Our finding that a high EDR was associated with increased cardiovascular mortality merits further discussion. EDR can be viewed as an interaction term between frequency and intensity (average energy per hour). Our findings thus suggest that high frequency of high-intensity exercise may undo the benefits of frequent exercise in terms of cardiovascular mortality. Similar observations were noted by Lee et al.8 and Lavie et al.;25 they reported that the highest quintile of running characteristics (including intensity and frequency) had a higher risk of cardiovascular mortality than the middle quintiles, whereas our study aimed to parcel out the effects of intensity and frequency. Other potential adverse outcomes of high levels of physical activity, including reduced bone density26 and increased risk of cardiac fibrosis,27 , 28 have also been reported. There is also a large body of literature, however, suggesting a cardioprotective effect of high exercise intensity. Tanasescu et al.29 showed an inverse relationship between average exercise intensity and risk of coronary heart disease in men. Siscovick et al.30 found that exercise intensity was associated with a lower prevalence of subclinical cardiovascular disease markers, especially in women. Manson et al.31 reported that high vigorous walking and exercise scores were associated with reduced risk of coronary events in women, although interestingly, the benefits of highly vigorous exercise were similar to those of moderately vigorous exercise.

The current study takes advantage of a data-driven cluster analysis10 to derive meaningful LTPA features. Specifically, in addition to frequency and variety, we identified EDR as a subgroup-defining feature. While EDR was shown to have a significant effect on cardiovascular mortality, additional Cox regression analyses found that traditional intensity measure (METS) and total energy were not associated with cardiovascular mortality. In secondary analyses, we accounted for EDR, and the average energy expended was not associated with cardiovascular mortality, while EDR was. This illustrates how cluster analyses can be utilized to extract potentially important features from multidimensional LTPA measurements. This finding may provide additional guidance for refining existing exercise recommendations otherwise not available based on these conventional metrics.

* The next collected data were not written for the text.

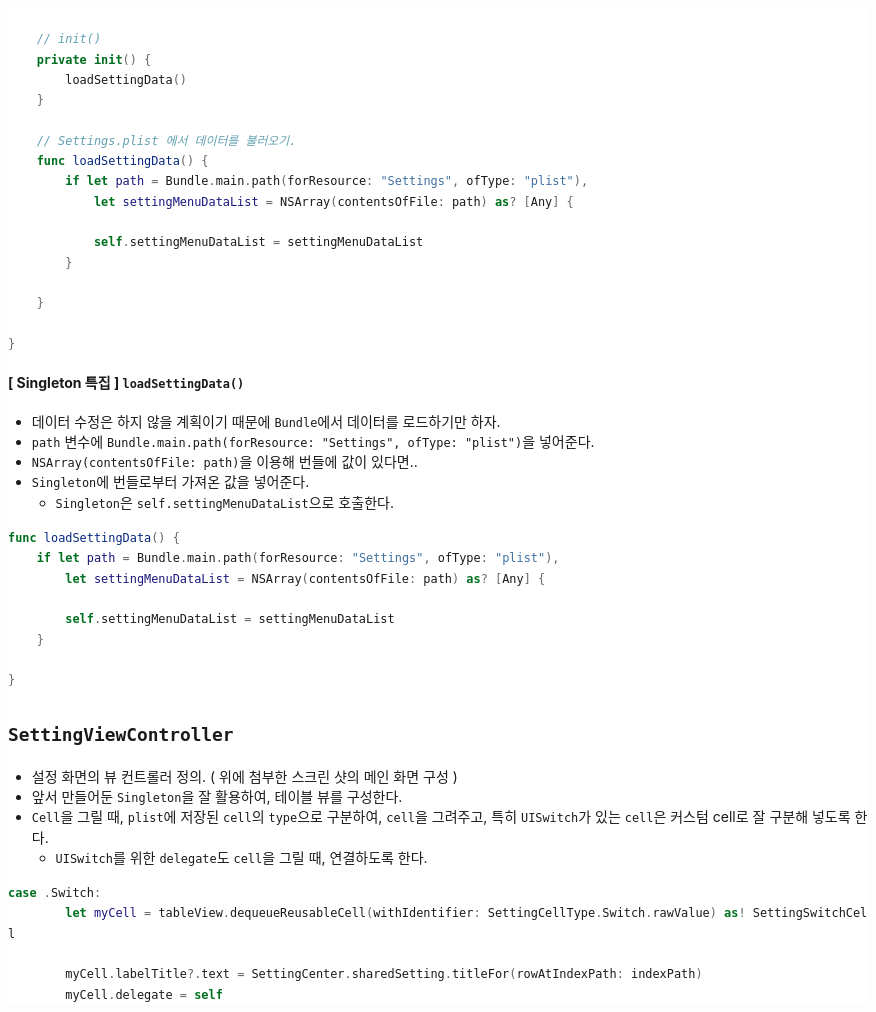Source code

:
 ```swift
    
    // init()
    private init() {
        loadSettingData()
    }
    
    // Settings.plist 에서 데이터를 불러오기.
    func loadSettingData() {
        if let path = Bundle.main.path(forResource: "Settings", ofType: "plist"),
            let settingMenuDataList = NSArray(contentsOfFile: path) as? [Any] {
            
            self.settingMenuDataList = settingMenuDataList
        }
        
    }
    
}
```
#### [ Singleton 특집 ] `loadSettingData()`
 - 데이터 수정은 하지 않을 계획이기 때문에 `Bundle`에서 데이터를 로드하기만 하자.
 - `path` 변수에 `Bundle.main.path(forResource: "Settings", ofType: "plist")`을 넣어준다.
 - `NSArray(contentsOfFile: path)`을 이용해 번들에 값이 있다면..
 - `Singleton`에 번들로부터 가져온 값을 넣어준다.
	 - `Singleton`은 `self.settingMenuDataList`으로 호출한다.

```swift
func loadSettingData() {
    if let path = Bundle.main.path(forResource: "Settings", ofType: "plist"),
        let settingMenuDataList = NSArray(contentsOfFile: path) as? [Any] {
        
        self.settingMenuDataList = settingMenuDataList
    }
    
}
```

## `SettingViewController`
 - 설정 화면의 뷰 컨트롤러 정의. ( 위에 첨부한 스크린 샷의 메인 화면 구성 )
 - 앞서 만들어둔 `Singleton`을 잘 활용하여, 테이블 뷰를 구성한다.
 - `Cell`을 그릴 때, `plist`에 저장된 `cell`의 `type`으로 구분하여, `cell`을 그려주고, 특히 `UISwitch`가 있는 `cell`은 커스텀 cell로 잘 구분해 넣도록 한다.
	 - `UISwitch`를 위한 `delegate`도 `cell`을 그릴 때, 연결하도록 한다.

```swift
case .Switch:
        let myCell = tableView.dequeueReusableCell(withIdentifier: SettingCellType.Switch.rawValue) as! SettingSwitchCell
        
        myCell.labelTitle?.text = SettingCenter.sharedSetting.titleFor(rowAtIndexPath: indexPath)
        myCell.delegate = self
```
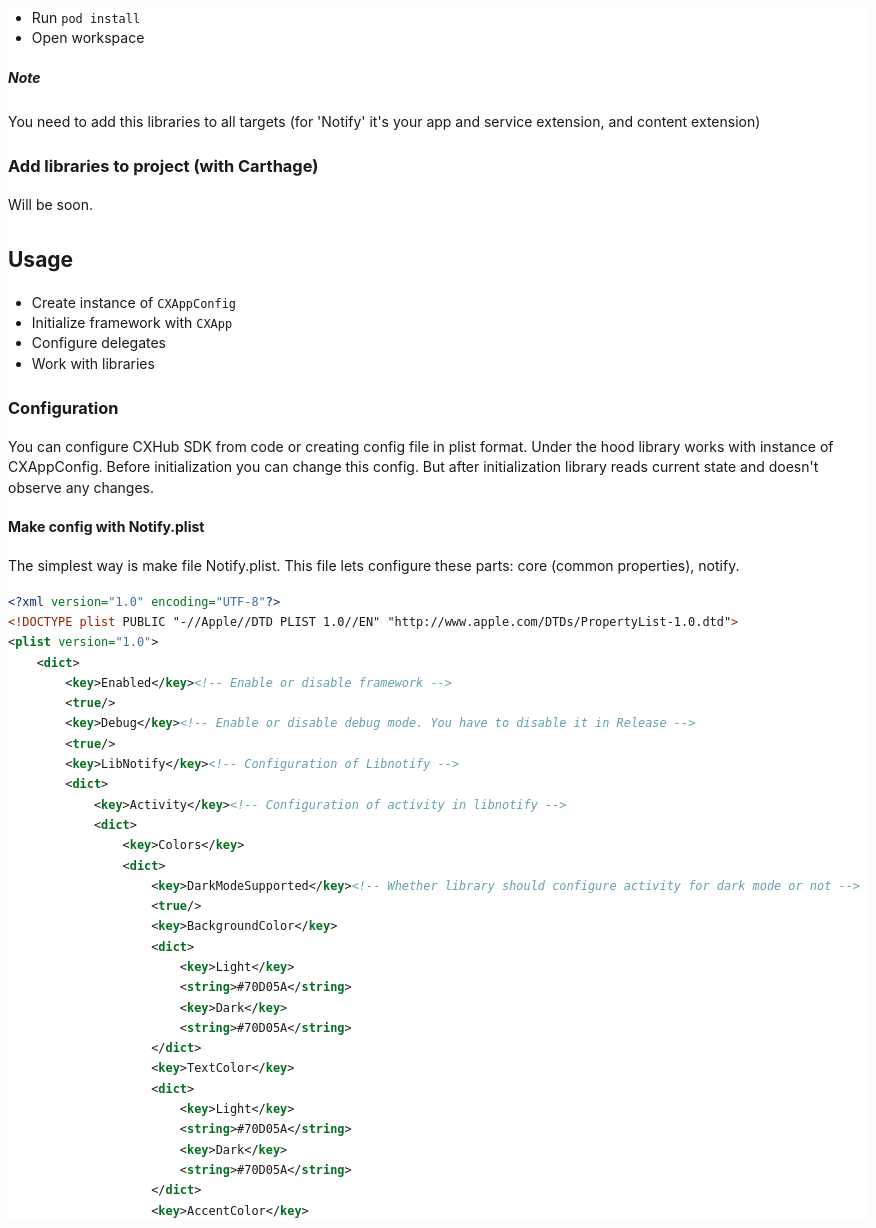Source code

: * Run `pod install`
* Open workspace

##### Note

You need to add this libraries to all targets (for 'Notify' it's your app and service extension, and content extension)

### Add libraries to project (with Carthage)

Will be soon.

## Usage

* Create instance of `CXAppConfig`
* Initialize framework with `CXApp`
* Configure delegates
* Work with libraries

### Configuration

You can configure CXHub SDK from code or creating config file in plist format. Under the hood library works with instance of CXAppConfig.
Before initialization you can change this config.  But after initialization library reads current state and doesn't observe any changes.

#### Make config with Notify.plist

The simplest way is make file Notify.plist. This file lets configure these parts: core (common properties), notify.

```xml
<?xml version="1.0" encoding="UTF-8"?>
<!DOCTYPE plist PUBLIC "-//Apple//DTD PLIST 1.0//EN" "http://www.apple.com/DTDs/PropertyList-1.0.dtd">
<plist version="1.0">
    <dict>
        <key>Enabled</key><!-- Enable or disable framework -->
        <true/>
        <key>Debug</key><!-- Enable or disable debug mode. You have to disable it in Release -->
        <true/>
        <key>LibNotify</key><!-- Configuration of Libnotify -->
        <dict>
            <key>Activity</key><!-- Configuration of activity in libnotify -->
            <dict>
                <key>Colors</key>
                <dict>
                    <key>DarkModeSupported</key><!-- Whether library should configure activity for dark mode or not -->
                    <true/>
                    <key>BackgroundColor</key>
                    <dict>
                        <key>Light</key>
                        <string>#70D05A</string>
                        <key>Dark</key>
                        <string>#70D05A</string>
                    </dict>
                    <key>TextColor</key>
                    <dict>
                        <key>Light</key>
                        <string>#70D05A</string>
                        <key>Dark</key>
                        <string>#70D05A</string>
                    </dict>
                    <key>AccentColor</key>
```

We must add a cautionary note regarding the current study. Because NOMAS represents an elderly population, the range of LTPA may be too limited to provide information of potential harmful effects of extreme levels of exercise. For the same reason, the attenuation effect of high-intensity exercise may not be directly relevant, for instance, to younger individuals who undergo rigorous exercise training. The study also has several limitations. First, we did not directly ask about self-reported strength training, although the questionnaire did include calisthenics. Our primary interest here was not in one specific form of exercise, but rather in the range of activities performed. Second, we did not directly measure cardiorespiratory fitness, which limits the mechanistic understanding of our findings. Similarly, we did not measure the activity performed with actigraphy, though in prior studies both actigraphy and reported LTPA provided important information on health outcomes.32 Third, we did not analyze longitudinal LTPA measures. Fourth, while we had 6 % at-home assessment, we did not systematically determine whether the reason was participant frailty, and thus did not have a reliable frailty measure for our analysis. Finally, while three blood pressure readings would be ideal per current guidelines, our measurements were based on two readings per our protocol when the study was initiated in 1993.

In conclusion, our data provide evidence of the central role of frequency and variety of LTPA in reducing cardiovascular mortality in an elderly population. Given the ease of participating in low-intensity but daily LTPA, our findings suggest that this can be incorporated into current recommendations provided to older individuals.